Provincial / State sides
- Years: Team / Apps / (Points)
- 1996–2002: Waikato / 81 / (385)
- Correct as of 9 September 2006

Super Rugby
- Years: Team / Apps / (Points)
- 1997–2002: Chiefs / 58 / (123)

International career
- Years: Team / Apps / (Points)
- 2000: New Zealand / 3 / (10)
- –: New Zealand Māori / 11
- Correct as of 1 Sep 2006

National sevens team
- Years: Team /  / Comps
- 1998, 2002: New Zealand
- Medal record
Men's rugby sevens
Representing New Zealand
Commonwealth Games
| Gold medal – first place | 1998 Kuala Lumpur | Team competition |
| Gold medal – first place | 2002 Manchester | Team competition |

= Bruce Reihana =

NZ international rugby union player

Bruce Trevor Reihana (born 6 April 1976) is a former rugby union rugby player. He was a utility back, most notably for the majority of his career as captain of Northampton Saints in the English Premiership.

== Biography ==
Born in Thames, New Zealand, Reihana started playing in the National Provincial Championship level with Waikato in 1996 and led them to two Ranfurly Shield victories out of three. He played for the Chiefs in the former Super 12 from 1997 to 2002 with 58 games and 123 points to his name.

Internationally, Reihana represented the New Zealand Sevens in the rugby sevens. He played in the 1998 Commonwealth Games and the 2002 Commonwealth Games, winning gold medals on each occasion. He made 11 appearances for New Zealand Māori. He made his debut for New Zealand against France on 18 November 2000.

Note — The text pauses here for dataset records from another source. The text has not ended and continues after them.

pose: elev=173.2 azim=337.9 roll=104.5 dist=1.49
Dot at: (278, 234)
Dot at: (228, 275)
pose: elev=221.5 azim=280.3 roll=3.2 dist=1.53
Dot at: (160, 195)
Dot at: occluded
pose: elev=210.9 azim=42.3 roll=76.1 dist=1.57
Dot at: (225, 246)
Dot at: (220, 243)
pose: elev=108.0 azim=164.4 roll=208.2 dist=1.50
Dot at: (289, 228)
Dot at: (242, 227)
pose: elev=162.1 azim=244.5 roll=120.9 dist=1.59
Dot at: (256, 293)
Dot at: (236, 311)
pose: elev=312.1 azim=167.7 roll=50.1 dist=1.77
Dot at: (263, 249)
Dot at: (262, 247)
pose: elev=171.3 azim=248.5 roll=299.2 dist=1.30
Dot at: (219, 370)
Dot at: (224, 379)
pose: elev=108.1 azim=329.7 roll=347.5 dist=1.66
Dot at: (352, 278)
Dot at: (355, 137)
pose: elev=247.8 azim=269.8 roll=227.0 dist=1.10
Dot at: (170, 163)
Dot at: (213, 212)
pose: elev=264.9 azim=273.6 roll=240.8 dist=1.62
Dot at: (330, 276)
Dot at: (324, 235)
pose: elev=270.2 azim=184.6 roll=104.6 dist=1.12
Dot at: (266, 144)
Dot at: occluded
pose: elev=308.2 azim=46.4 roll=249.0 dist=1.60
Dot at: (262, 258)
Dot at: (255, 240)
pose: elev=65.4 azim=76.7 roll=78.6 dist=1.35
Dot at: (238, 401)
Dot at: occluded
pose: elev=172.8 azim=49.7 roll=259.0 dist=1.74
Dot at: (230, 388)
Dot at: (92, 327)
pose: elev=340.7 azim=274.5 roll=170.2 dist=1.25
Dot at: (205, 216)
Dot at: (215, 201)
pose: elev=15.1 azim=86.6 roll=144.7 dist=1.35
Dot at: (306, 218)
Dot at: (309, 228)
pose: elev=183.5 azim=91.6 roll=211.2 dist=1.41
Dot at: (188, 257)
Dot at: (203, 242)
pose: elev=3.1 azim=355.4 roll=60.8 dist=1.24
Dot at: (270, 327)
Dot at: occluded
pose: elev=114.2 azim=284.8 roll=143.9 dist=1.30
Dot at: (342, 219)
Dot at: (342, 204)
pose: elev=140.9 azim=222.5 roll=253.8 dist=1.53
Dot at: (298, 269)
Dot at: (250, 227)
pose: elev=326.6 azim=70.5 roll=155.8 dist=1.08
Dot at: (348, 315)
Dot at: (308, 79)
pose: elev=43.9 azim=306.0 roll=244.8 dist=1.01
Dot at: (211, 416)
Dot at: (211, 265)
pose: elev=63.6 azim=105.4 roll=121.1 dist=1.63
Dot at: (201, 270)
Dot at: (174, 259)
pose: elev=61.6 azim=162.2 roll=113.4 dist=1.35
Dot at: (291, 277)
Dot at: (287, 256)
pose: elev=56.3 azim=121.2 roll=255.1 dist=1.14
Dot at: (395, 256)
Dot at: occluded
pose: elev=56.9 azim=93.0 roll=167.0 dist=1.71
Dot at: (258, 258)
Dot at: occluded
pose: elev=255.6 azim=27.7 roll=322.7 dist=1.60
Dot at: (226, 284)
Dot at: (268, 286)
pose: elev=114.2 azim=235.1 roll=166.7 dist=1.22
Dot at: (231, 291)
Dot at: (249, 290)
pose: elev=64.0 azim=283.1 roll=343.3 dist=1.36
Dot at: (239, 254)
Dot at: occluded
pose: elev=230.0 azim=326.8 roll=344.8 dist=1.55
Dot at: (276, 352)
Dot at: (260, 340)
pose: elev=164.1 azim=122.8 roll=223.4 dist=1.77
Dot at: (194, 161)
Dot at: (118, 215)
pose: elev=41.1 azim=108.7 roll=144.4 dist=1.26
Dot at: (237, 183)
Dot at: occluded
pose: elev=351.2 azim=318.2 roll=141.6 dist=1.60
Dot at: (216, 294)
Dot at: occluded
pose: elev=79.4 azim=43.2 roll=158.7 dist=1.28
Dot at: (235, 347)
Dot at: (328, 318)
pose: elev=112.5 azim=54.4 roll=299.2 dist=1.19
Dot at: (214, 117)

After not renewing his contract with the New Zealand Rugby Union in 2002, Reihana managed to get an overseas contact with Premiership side the Northampton Saints. He was used at fullback and became an influential figure for the Saints and even won the 2003–2004 PRA Players' Player of the Year Award.

Reihana was scheduled to return to New Zealand rugby after his stint in Europe, but it did not materialise as he decided to stay in England citing personal reasons. Resuming his career with the Saints, Reihana was promoted to captain after Steve Thompson decided to step down as co-captain.

During a 2006–07 Guinness Premiership match against Gloucester on 23 September 2006, Reihana suffered a knee ligament injury that would sideline him until 2007.

Reihana relinquished the Saints captaincy at the end of the 2008–09 Guinness Premiership, when Dylan Hartley was appointed in his place.

On 2 October 2010 Reihana scored 17 points against the Exeter Chiefs to take him through the milestone of 1,000 points for the Saints.

Bruce left the Northampton Saints at the end of the 2010–11 Aviva Premiership to join the French team, Bordeaux. This was announced over BBC Radio Northampton during the final Aviva Premiership game of the season, against Leeds Carnegie, as Bruce Reihana joined the field.

At the end of the 2013–2014 Season, Reihana retired as a player from professional rugby and became the skills coach for the Bordeaux rugby team. He has since moved to Bristol at the beginning of the 2017/18 season to work with Bristol Rugby.

Bruce Reihana was the Skills and Performance Coach with Bristol Bears and still trained with his players in his fitness programs, he followed this mantra in doing the same with Bordeaux Begles Rugby and is still up with the fitness of players in the first fifteen.

In August 2020, Reihana left his role with Bristol Bears and became skills and attack coach for Clifton Rugby, linking up with former Bristol Captain Matt Salter for the National 2 south frontrunners as they bid to seal promotion to National League 1.

In June 2021 he left Clifton to join Montpellier in the French Top 14 and was part of their title-winning staff in the 2021–22 season

He is currently the attack coach for the ProD2 team CA-Brive.